Oracle IRM allows the resealing, or reclassification of content.
Another example, depending on the classification model, is the ability to reclassify the documents themselves. Lets say that in the above example we had a document classified as "35nm technology - chip designs" and the document actually had some new content insert which contained details on a 22nm technology. This document now needs to be reclassified. Oracle IRM allows you to re-encrypt the document from "35nm technology - chip designs" to "22nm technology - chip designs". This can either be done by the end user or en mass automatically. It could be a change on meta data in the content repository and all documents get reclassified automatically.
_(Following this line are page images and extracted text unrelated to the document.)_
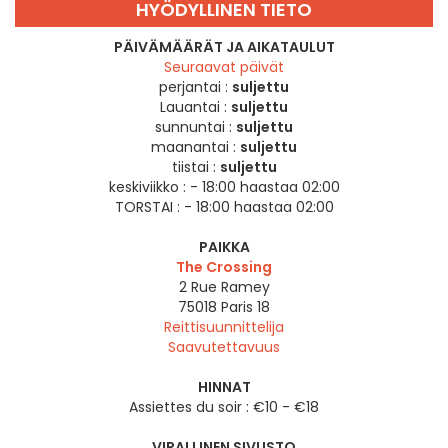
HYÖDYLLINEN TIETO
PÄIVÄMÄÄRÄT JA AIKATAULUT
Seuraavat päivät
perjantai :
suljettu
Lauantai :
suljettu
sunnuntai :
suljettu
maanantai :
suljettu
tiistai :
suljettu
keskiviikko :
- 18:00 haastaa 02:00
TORSTAI :
- 18:00 haastaa 02:00
PAIKKA
The Crossing
2 Rue Ramey
75018
Paris 18
Reittisuunnittelija
Saavutettavuus
HINNAT
Assiettes du soir : €10 - €18
VIRALLINEN SIVUSTO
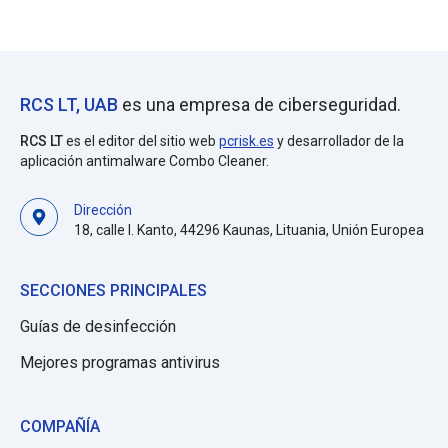
RCS LT, UAB
es una empresa de ciberseguridad.
RCS LT
es el editor del sitio web
pcrisk.es
y desarrollador de la
aplicación antimalware Combo Cleaner.
Dirección
18, calle I. Kanto, 44296 Kaunas, Lituania, Unión Europea
SECCIONES PRINCIPALES
Guías de desinfección
Mejores programas antivirus
COMPAÑÍA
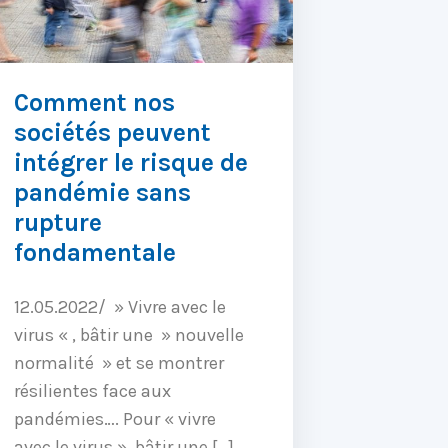
Comment nos
sociétés peuvent
intégrer le risque de
pandémie sans
rupture
fondamentale
12.05.2022/ » Vivre avec le
virus « , bâtir une » nouvelle
normalité » et se montrer
résilientes face aux
pandémies…. Pour « vivre
avec le virus », bâtir une […]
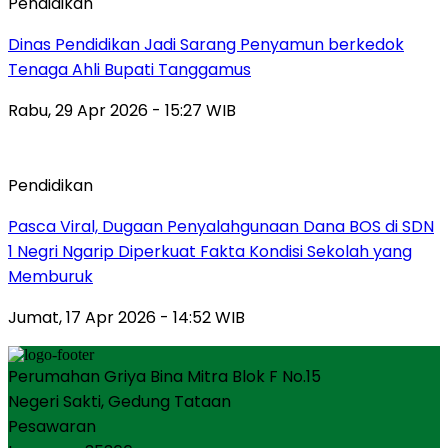
Pendidikan
Dinas Pendidikan Jadi Sarang Penyamun berkedok
Tenaga Ahli Bupati Tanggamus
Rabu, 29 Apr 2026 - 15:27 WIB
Pendidikan
Pasca Viral, Dugaan Penyalahgunaan Dana BOS di SDN
1 Negri Ngarip Diperkuat Fakta Kondisi Sekolah yang
Memburuk
Jumat, 17 Apr 2026 - 14:52 WIB
Perumahan Griya Bina Mitra Blok F No.15
Negeri Sakti, Gedung Tataan
Pesawaran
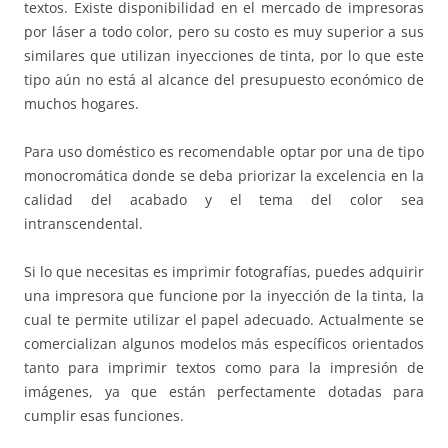
textos. Existe disponibilidad en el mercado de impresoras
por láser a todo color, pero su costo es muy superior a sus
similares que utilizan inyecciones de tinta, por lo que este
tipo aún no está al alcance del presupuesto económico de
muchos hogares.
Para uso doméstico es recomendable optar por una de tipo
monocromática donde se deba priorizar la excelencia en la
calidad del acabado y el tema del color sea
intranscendental.
Si lo que necesitas es imprimir fotografías, puedes adquirir
una impresora que funcione por la inyección de la tinta, la
cual te permite utilizar el papel adecuado. Actualmente se
comercializan algunos modelos más específicos orientados
tanto para imprimir textos como para la impresión de
imágenes, ya que están perfectamente dotadas para
cumplir esas funciones.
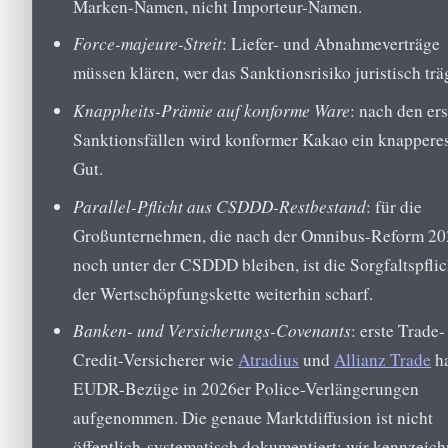
Marken-Namen, nicht Importeur-Namen.
Force-majeure-Streit
: Liefer- und Abnahmeverträge
müssen klären, wer das Sanktionsrisiko juristisch trä
Knappheits-Prämie auf konforme Ware
: nach den er
Sanktionsfällen wird konformer Kakao ein knappere
Gut.
Parallel-Pflicht aus CSDDD-Restbestand
: für die
Großunternehmen, die nach der Omnibus-Reform 2
noch unter der CSDDD bleiben, ist die Sorgfaltspflic
der Wertschöpfungskette weiterhin scharf.
Banken- und Versicherungs-Covenants
: erste Trade-
Credit-Versicherer wie
Atradius
und
Allianz Trade
h
EUDR-Bezüge in 2026er Police-Verlängerungen
aufgenommen. Die genaue Marktdiffusion ist nicht
öffentlich-systematisch dokumentiert; wir kennzeic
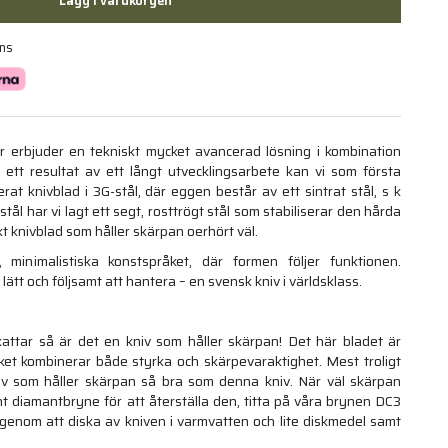
Lägg i varukorgen
ans
 erbjuder en tekniskt mycket avancerad lösning i kombination
ett resultat av ett långt utvecklingsarbete kan vi som första
rat knivblad i 3G-stål, där eggen består av ett sintrat stål, s k
tål har vi lagt ett segt, rosttrögt stål som stabiliserar den hårda
kt knivblad som håller skärpan oerhört väl.
 minimalistiska konstspråket, där formen följer funktionen.
ätt och följsamt att hantera – en svensk kniv i världsklass.
ttar så är det en kniv som håller skärpan! Det här bladet är
vilket kombinerar både styrka och skärpevaraktighet. Mest troligt
 kniv som håller skärpan så bra som denna kniv. När väl skärpan
int diamantbryne för att återställa den, titta på våra brynen DC3
genom att diska av kniven i varmvatten och lite diskmedel samt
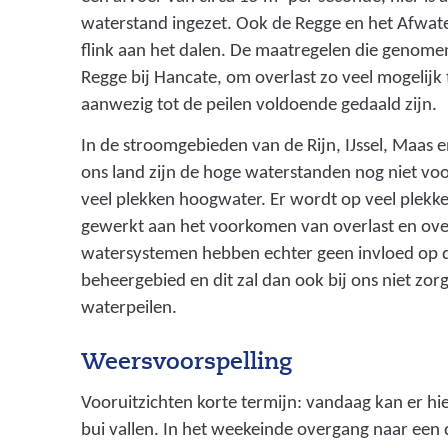
z
waterstand ingezet. Ook de Regge en het Afwate
i
flink aan het dalen. De maatregelen die genome
Regge bij Hancate, om overlast zo veel mogelijk 
c
aanwezig tot de peilen voldoende gedaald zijn.
h
In de stroomgebieden van de Rijn, IJssel, Maas e
b
ons land zijn de hoge waterstanden nog niet voor
e
veel plekken hoogwater. Er wordt op veel plekk
z
gewerkt aan het voorkomen van overlast en ov
i
watersystemen hebben echter geen invloed op 
beheergebied en dit zal dan ook bij ons niet zo
g
waterpeilen.
h
o
Weersvoorspelling
u
Vooruitzichten korte termijn: vandaag kan er hie
d
bui vallen. In het weekeinde overgang naar ee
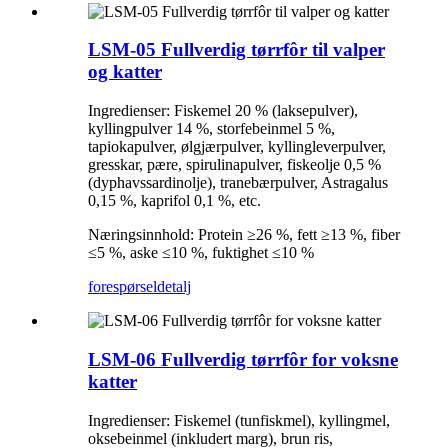
LSM-05 Fullverdig tørrfôr til valper
og katter
Ingredienser: Fiskemel 20 % (laksepulver),
kyllingpulver 14 %, storfebeinmel 5 %,
tapiokapulver, ølgjærpulver, kyllingleverpulver,
gresskar, pære, spirulinapulver, fiskeolje 0,5 %
(dyphavssardinolje), tranebærpulver, Astragalus
0,15 %, kaprifol 0,1 %, etc.
Næringsinnhold: Protein ≥26 %, fett ≥13 %, fiber
≤5 %, aske ≤10 %, fuktighet ≤10 %
forespørsel
detalj
LSM-06 Fullverdig tørrfôr for voksne
katter
Ingredienser: Fiskemel (tunfiskmel), kyllingmel,
oksebeinmel (inkludert marg), brun ris,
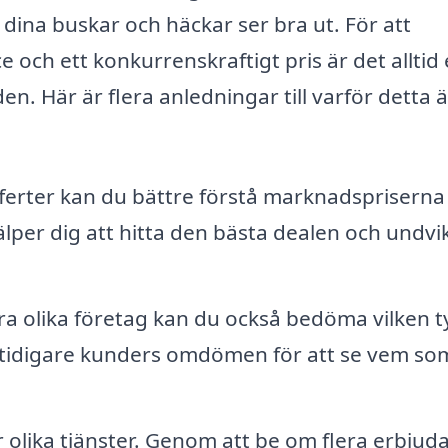
 dina buskar och häckar ser bra ut. För att
ce och ett konkurrenskraftigt pris är det alltid
n. Här är flera anledningar till varför detta ä
fferter kan du bättre förstå marknadspriserna
lper dig att hitta den bästa dealen och undvik
ra olika företag kan du också bedöma vilken t
h tidigare kunders omdömen för att se vem so
r olika tjänster. Genom att be om flera erbju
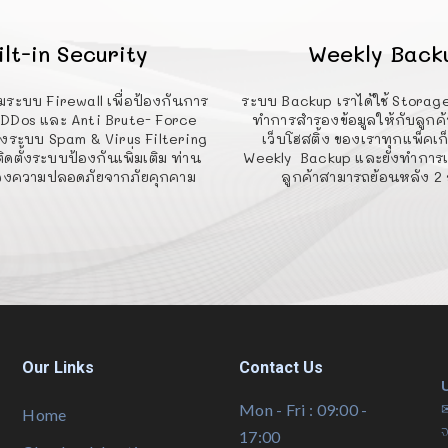
ilt-in Security
Weekly Back
ยมระบบ Firewall เพื่อป้องกันการ
ระบบ Backup เราได้ใช้ Storage
 DDos และ Anti Brute- Force
ทำการสำรองข้อมูลให้กับลูกค้า
ตั้งระบบ Spam & Virus Filtering
เว็บโฮสติ้ง ของเราทุกแพ็คเก
ติดตั้งระบบป้องกันเพิ่มเติม ท่าน
Weekly Backup และยังทำการเ
รื่องความปลอดภัยจากภัยคุกคาม
ลูกค้าสามารถย้อนหลัง 2 
Our Links
Contact Us
บ
✉
Mon - Fri : 09:00 -
Home
จ
17:00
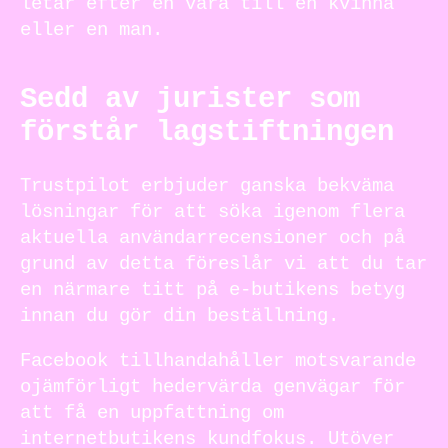
letar efter en vara till en kvinna
eller en man.
Sedd av jurister som
förstår lagstiftningen
Trustpilot erbjuder ganska bekväma
lösningar för att söka igenom flera
aktuella användarrecensioner och på
grund av detta föreslår vi att du tar
en närmare titt på e-butikens betyg
innan du gör din beställning.
Facebook tillhandahåller motsvarande
ojämförligt hedervärda genvägar för
att få en uppfattning om
internetbutikens kundfokus. Utöver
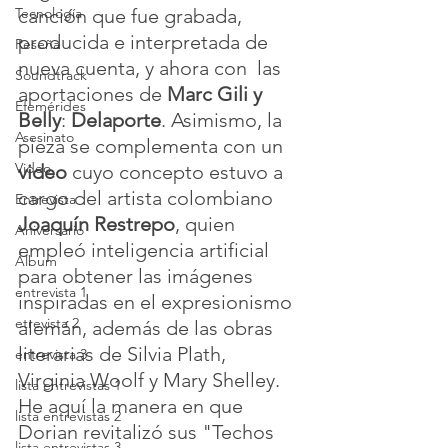
Tecnología
canción que fue grabada, 
producida e interpretada de 
Reseña
nueva cuenta, y ahora con  las 
Soundtrack
aportaciones de 
Marc Gili y 
Efemérides
Belly
: 
Delaporte
. Asimismo, la 
Asesinato
pieza se complementa con un 
Video
video
 cuyo concepto estuvo a 
cargo del artista colombiano 
Entrevista
Joaquín Restrepo
, quien 
Aniversario
empleó inteligencia artificial 
Álbum
para obtener las imágenes 
entrevista 1
inspiradas en el expresionismo 
etrevista 2
alemán, además de las obras 
literarias de Silvia Plath, 
entrevista 3
Virginia Woolf y Mary Shelley.
lista entrevistas 1
He aquí la manera en que 
lista entrevistas 2
Dorian revitalizó sus "Techos 
lista entrevistas 3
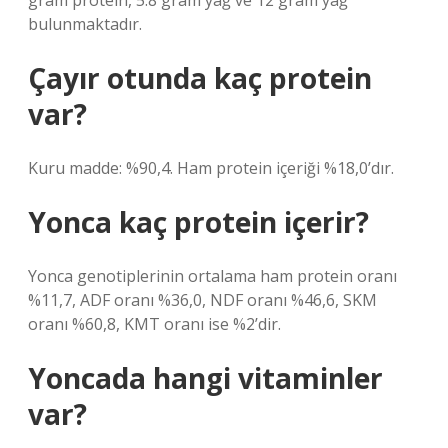
gram protein, 5.8 gram yağ ve 12 gram yağ
bulunmaktadır.
Çayır otunda kaç protein
var?
Kuru madde: %90,4. Ham protein içeriği %18,0’dır.
Yonca kaç protein içerir?
Yonca genotiplerinin ortalama ham protein oranı
%11,7, ADF oranı %36,0, NDF oranı %46,6, SKM
oranı %60,8, KMT oranı ise %2’dir.
Yoncada hangi vitaminler
var?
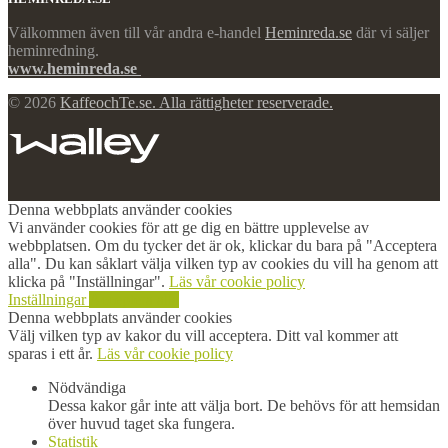
Välkommen även till vår andra e-handel
Heminreda.se
där vi säljer
heminredning.
www.heminreda.se
© 2026
KaffeochTe.se. Alla rättigheter reserverade.
Denna webbplats använder cookies
Vi använder cookies för att ge dig en bättre upplevelse av
webbplatsen. Om du tycker det är ok, klickar du bara på "Acceptera
alla". Du kan såklart välja vilken typ av cookies du vill ha genom att
klicka på "Inställningar".
Läs vår cookie policy
Inställningar
Acceptera alla
Denna webbplats använder cookies
Välj vilken typ av kakor du vill acceptera. Ditt val kommer att
sparas i ett år.
Läs vår cookie policy
Nödvändiga
Dessa kakor går inte att välja bort. De behövs för att hemsidan
över huvud taget ska fungera.
Statistik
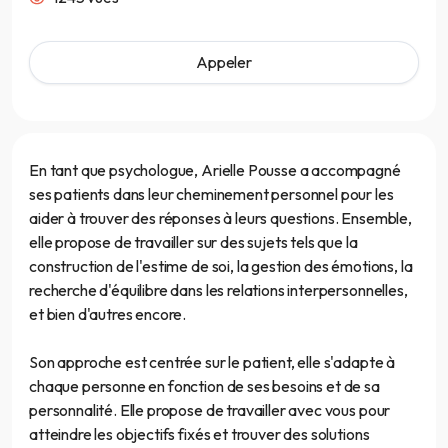
Appeler
En tant que psychologue, Arielle Pousse a accompagné
ses patients dans leur cheminement personnel pour les
aider à trouver des réponses à leurs questions. Ensemble,
elle propose de travailler sur des sujets tels que la
construction de l'estime de soi, la gestion des émotions, la
recherche d'équilibre dans les relations interpersonnelles,
et bien d'autres encore.
Son approche est centrée sur le patient, elle s'adapte à
chaque personne en fonction de ses besoins et de sa
personnalité. Elle propose de travailler avec vous pour
atteindre les objectifs fixés et trouver des solutions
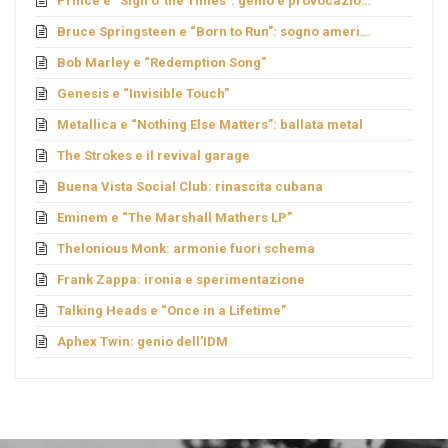
Prince e “Sign o’ the Times”: genio e provocazione
Bruce Springsteen e “Born to Run”: sogno americano
Bob Marley e “Redemption Song”
Genesis e “Invisible Touch”
Metallica e “Nothing Else Matters”: ballata metal
The Strokes e il revival garage
Buena Vista Social Club: rinascita cubana
Eminem e “The Marshall Mathers LP”
Thelonious Monk: armonie fuori schema
Frank Zappa: ironia e sperimentazione
Talking Heads e “Once in a Lifetime”
Aphex Twin: genio dell’IDM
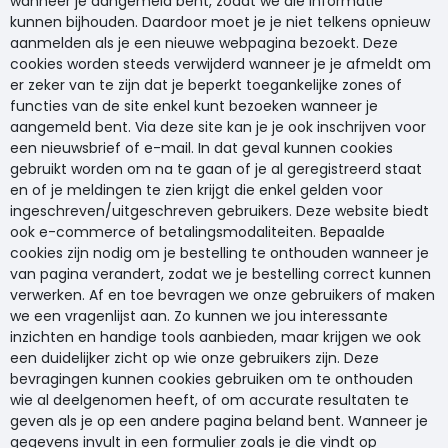
wanneer je aangemeld bent, zodat we die informatie
kunnen bijhouden. Daardoor moet je je niet telkens opnieuw
aanmelden als je een nieuwe webpagina bezoekt. Deze
cookies worden steeds verwijderd wanneer je je afmeldt om
er zeker van te zijn dat je beperkt toegankelijke zones of
functies van de site enkel kunt bezoeken wanneer je
aangemeld bent. Via deze site kan je je ook inschrijven voor
een nieuwsbrief of e-mail. In dat geval kunnen cookies
gebruikt worden om na te gaan of je al geregistreerd staat
en of je meldingen te zien krijgt die enkel gelden voor
ingeschreven/uitgeschreven gebruikers. Deze website biedt
ook e-commerce of betalingsmodaliteiten. Bepaalde
cookies zijn nodig om je bestelling te onthouden wanneer je
van pagina verandert, zodat we je bestelling correct kunnen
verwerken. Af en toe bevragen we onze gebruikers of maken
we een vragenlijst aan. Zo kunnen we jou interessante
inzichten en handige tools aanbieden, maar krijgen we ook
een duidelijker zicht op wie onze gebruikers zijn. Deze
bevragingen kunnen cookies gebruiken om te onthouden
wie al deelgenomen heeft, of om accurate resultaten te
geven als je op een andere pagina beland bent. Wanneer je
gegevens invult in een formulier zoals je die vindt op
Oracle IRM 11g brings even more dynamic possibilities
Now there are still some limitations here, documents still have some sort of descriptive classification that needs to be managed and is relatively static. The next release of Oracle IRM makes another big leap in this area, i'll let the words of Andy Peet explain.
"The next generation of IRM will see truly dynamic classifications; where a document is categorized by its content and not according to a security classification in place when the document was created. This enables the classification to evolve as the content enters different stages of its lifecycle. Take the simple example of document workflow: a set of marketing collateral for an exciting new campaign is being collaborated on (highly restricted), then the collateral is sent off for wider internal review (company confidential), after review the collateral is shared with trusted external partners (restricted) and eventually at the launch of the campaign the collateral is revealed to consumers (public). This demonstrates how the same content has its classification dynamically changing; it is exactly these processes that Oracle IRM will be supporting in future releases as the technology evolves to match the business requirements."
So yes, there is a huge challenge in trying to apply a classification model to information. In theory it would be fantastic if it was possible to have security always use dynamic classification but in reality this isn't available yet with current technologies. Oracle IRM is close and by far the leading IRM technology which has a lot of the required capabilities. From its creation it has separated the rights from the information which is crucial to an effective, large scale enterprise rights solution.
We see in the real world that IRM is applied at a high level and in simple scenarios, for instance insuring all sensitive content about a large acquisition is protected or a corporate wide classification as a catch all to sensitive data. Our experience is that simplicity is key and we are often advising customers to make compromises between the complex regulatory controls, complex inter-enterprise security requirements and apply IRM with large scale simple classifications.